Cancelling (Auto-Refund)

if (result.orderId) {
  const cancel = await trader.cancelOrder(result.orderId);
  console.log('Cancelled:', cancel.canceled);
}
// Fee is automatically refunded on-chain — no extra call needed
When you cancel an order that had a fee, the refund happens inline during the cancel. The USDC returns to your Safe wallet in the same request. No polling, no background jobs needed. cancelAll() also triggers refunds for every cancelled order that had a fee.

Per-Order Fee Override

Override the global feeConfig on individual orders: 
// This order uses a different fee rate and affiliate
const result = await trader.order({
  tokenId: '...',
  side: 'BUY',
  price: 0.55,
  size: 100,
  feeConfig: {
    feeBps: 100,                           // 1% for this order
    affiliate: '0xSpecialPartner...',
    affiliateShareBps: 5000,               // 50/50 split
  },
});

Opting Out

Set feeBps: 0 or omit feeConfig entirely.

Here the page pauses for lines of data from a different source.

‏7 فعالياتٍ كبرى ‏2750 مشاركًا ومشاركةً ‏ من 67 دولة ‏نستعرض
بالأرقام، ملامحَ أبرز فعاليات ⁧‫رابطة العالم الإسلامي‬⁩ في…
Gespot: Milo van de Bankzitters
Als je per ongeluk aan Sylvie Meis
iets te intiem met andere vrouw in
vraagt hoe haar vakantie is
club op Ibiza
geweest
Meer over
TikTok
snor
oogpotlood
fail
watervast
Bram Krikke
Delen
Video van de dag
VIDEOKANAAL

The SDK skips the escrow and the order goes straight to the CLOB with zero overhead. Existing behavior is completely unchanged. 
// No fee — identical to pre-escrow behavior
const trader = new PolyNodeTrader({ polynodeKey: 'pn_live_...' });

What the SDK Does Under the Hood

When you call trader.order() with feeBps > 0: 
SDK                          Cosigner                     FeeEscrow        CLOB
 │                              │                            │               │
 │  1. Calculate fee            │                            │               │
 │  2. Generate escrowOrderId   │                            │               │
 │  3. Sign EIP-712 FeeAuth     │                            │               │
 │                              │                            │               │
 │── POST /submit (w/ fee) ───>│                            │               │
 │                              │── pullFee(feeAuth) ──────>│               │
 │                              │<── tx confirmed ──────────│               │
 │                              │── forward order ─────────────────────────>│
 │                              │<── orderId ──────────────────────────────│
 │<── { orderId, feeTxHash } ──│                            │               │
 │                              │                            │               │
 │── DELETE /submit (cancel) ─>│                            │               │
 │                              │── forward cancel ────────────────────────>│
 │                              │<── canceled ─────────────────────────────│
 │                              │── refund() ──────────────>│               │
 │                              │<── tx confirmed ──────────│               │
 │<── { canceled } ────────────│                            │               │

Approvals

The escrow contract requires one USDC approval. This is automatically included in the approval batch during ensureReady() — the 7th approval alongside the 6 Polymarket approvals. For Safe wallets, it’s batched into the same multicall transaction (no extra gas). For EOA wallets, it’s one additional approval TX (~$0.001 MATIC).